What the task asks. A copy is needed of each line in the records that has the word "Россия".

*** Opening Material provided ***

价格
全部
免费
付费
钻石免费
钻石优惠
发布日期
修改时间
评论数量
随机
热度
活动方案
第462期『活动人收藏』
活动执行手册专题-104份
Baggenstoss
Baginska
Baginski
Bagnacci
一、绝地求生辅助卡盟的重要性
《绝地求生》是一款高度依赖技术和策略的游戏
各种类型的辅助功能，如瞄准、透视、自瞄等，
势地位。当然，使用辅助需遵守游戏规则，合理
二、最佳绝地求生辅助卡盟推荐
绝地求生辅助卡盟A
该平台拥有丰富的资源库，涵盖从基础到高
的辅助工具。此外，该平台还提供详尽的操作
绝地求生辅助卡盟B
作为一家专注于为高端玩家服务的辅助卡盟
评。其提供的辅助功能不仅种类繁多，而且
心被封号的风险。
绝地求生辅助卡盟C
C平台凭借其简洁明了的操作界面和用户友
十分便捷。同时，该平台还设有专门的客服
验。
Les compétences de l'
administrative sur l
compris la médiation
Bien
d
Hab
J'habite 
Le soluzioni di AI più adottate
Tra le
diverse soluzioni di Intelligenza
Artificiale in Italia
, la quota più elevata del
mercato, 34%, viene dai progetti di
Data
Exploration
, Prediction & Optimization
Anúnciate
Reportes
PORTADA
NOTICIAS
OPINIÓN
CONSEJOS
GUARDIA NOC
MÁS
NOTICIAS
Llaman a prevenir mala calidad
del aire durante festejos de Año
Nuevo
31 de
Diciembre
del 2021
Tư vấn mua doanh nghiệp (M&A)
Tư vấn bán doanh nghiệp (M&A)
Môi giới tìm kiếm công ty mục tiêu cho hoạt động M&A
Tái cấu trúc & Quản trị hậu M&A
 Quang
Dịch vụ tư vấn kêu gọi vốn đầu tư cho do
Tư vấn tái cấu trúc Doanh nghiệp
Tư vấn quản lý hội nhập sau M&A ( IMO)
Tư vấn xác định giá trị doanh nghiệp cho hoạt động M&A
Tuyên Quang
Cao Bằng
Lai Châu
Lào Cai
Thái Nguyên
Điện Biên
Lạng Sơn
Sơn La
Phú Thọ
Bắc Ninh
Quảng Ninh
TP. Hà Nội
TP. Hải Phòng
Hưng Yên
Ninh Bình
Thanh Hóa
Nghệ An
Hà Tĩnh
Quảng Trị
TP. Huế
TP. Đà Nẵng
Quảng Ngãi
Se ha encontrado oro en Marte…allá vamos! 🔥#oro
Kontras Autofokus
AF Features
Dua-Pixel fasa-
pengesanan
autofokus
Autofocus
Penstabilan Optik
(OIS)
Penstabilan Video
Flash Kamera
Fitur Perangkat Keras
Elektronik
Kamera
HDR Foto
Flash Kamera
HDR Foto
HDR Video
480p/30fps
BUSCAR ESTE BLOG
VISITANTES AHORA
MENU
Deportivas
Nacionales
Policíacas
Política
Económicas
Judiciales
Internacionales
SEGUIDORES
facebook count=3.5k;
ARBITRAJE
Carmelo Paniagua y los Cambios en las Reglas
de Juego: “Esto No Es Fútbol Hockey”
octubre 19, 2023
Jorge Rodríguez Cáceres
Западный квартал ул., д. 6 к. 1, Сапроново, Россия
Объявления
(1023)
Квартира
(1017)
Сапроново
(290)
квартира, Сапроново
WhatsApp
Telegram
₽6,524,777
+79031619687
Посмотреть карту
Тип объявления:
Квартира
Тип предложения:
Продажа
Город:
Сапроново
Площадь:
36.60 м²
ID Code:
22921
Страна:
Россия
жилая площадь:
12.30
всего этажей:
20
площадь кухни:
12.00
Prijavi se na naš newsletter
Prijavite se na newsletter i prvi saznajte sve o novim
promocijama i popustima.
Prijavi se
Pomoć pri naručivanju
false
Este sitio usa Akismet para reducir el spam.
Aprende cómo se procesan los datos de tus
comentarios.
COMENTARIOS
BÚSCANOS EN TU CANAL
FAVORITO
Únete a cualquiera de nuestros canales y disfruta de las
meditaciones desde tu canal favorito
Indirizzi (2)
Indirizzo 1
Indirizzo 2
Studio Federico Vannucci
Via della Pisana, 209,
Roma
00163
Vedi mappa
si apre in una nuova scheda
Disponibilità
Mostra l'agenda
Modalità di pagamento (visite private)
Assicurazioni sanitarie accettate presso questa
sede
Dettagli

*** Closing Material provided ***
*** Opening Material provided ***

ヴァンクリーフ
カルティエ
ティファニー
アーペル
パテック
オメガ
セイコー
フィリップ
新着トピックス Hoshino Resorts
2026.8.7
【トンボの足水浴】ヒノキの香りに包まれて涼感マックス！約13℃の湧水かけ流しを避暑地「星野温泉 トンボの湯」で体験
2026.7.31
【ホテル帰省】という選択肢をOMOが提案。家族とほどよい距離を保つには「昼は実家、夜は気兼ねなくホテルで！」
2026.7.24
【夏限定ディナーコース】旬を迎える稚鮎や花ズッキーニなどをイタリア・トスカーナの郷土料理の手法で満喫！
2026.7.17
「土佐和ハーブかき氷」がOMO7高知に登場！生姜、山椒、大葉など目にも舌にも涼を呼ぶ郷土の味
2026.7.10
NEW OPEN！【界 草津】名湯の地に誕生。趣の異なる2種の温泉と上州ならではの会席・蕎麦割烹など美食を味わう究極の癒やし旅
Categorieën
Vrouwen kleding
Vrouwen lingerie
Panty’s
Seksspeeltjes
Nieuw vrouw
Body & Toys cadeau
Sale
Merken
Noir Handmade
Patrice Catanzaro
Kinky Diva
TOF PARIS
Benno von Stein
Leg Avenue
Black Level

*** Closing Material provided ***
*** Opening Material provided ***

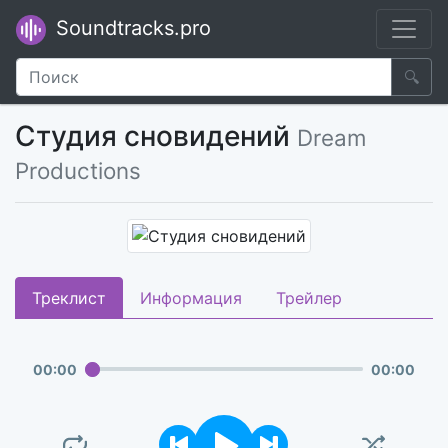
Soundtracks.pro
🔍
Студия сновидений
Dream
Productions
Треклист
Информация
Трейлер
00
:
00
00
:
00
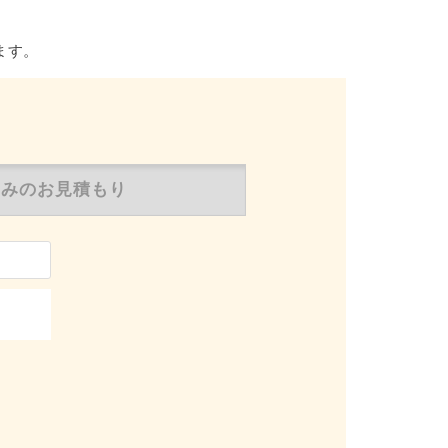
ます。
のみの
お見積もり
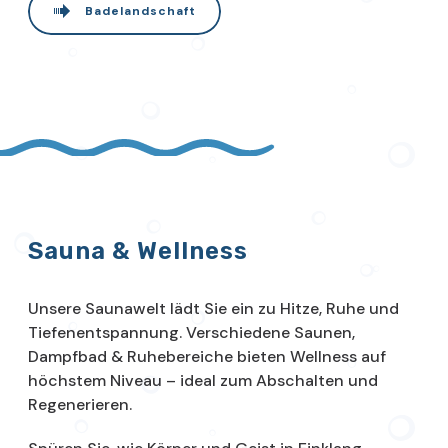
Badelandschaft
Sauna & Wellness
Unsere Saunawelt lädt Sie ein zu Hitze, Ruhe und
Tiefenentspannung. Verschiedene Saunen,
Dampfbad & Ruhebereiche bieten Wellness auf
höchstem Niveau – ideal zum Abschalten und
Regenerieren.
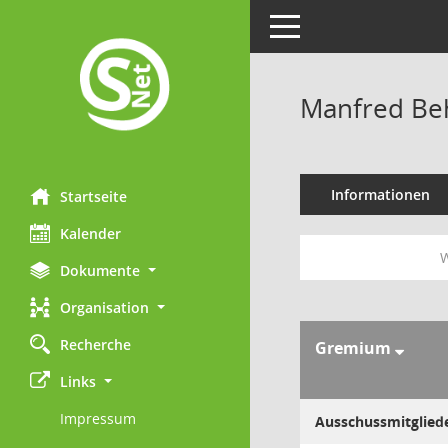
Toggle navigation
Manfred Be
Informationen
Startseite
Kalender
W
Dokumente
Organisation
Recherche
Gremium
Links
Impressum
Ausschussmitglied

*** Closing Material provided ***

Written answer.
Западный квартал ул., д. 6 к. 1, Сапроново, Россия
Россия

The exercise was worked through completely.